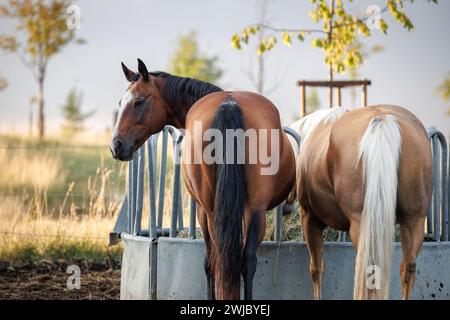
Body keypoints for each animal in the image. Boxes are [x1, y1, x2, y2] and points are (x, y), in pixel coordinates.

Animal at [109, 58, 296, 300]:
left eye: (139, 101)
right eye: (121, 102)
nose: (116, 145)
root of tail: (229, 105)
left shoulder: (201, 211)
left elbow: (209, 263)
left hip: (211, 212)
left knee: (220, 260)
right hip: (250, 210)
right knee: (244, 262)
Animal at [294, 106, 434, 298]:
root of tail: (383, 120)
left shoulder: (309, 219)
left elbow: (316, 269)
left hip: (361, 223)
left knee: (367, 270)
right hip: (414, 222)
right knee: (407, 268)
******************************
Output every entry above exactly, minus the pictures.

Body keypoints for each animal in the image. Boxes are [x1, y1, x2, y2] and points are (x, y), in pixel coordinates.

Animal at [109, 58, 296, 300]:
left eye: (139, 101)
right eye: (121, 102)
nose: (116, 145)
root of tail: (229, 105)
left shoulder: (201, 211)
left elbow: (209, 263)
left hip: (211, 212)
left knee: (220, 260)
right hip: (250, 210)
right knee: (244, 262)
Animal at [294, 106, 434, 298]:
root of tail: (383, 120)
left shoulder: (309, 219)
left elbow: (316, 269)
left hip: (361, 223)
left knee: (367, 270)
right hip: (414, 222)
right knee: (407, 268)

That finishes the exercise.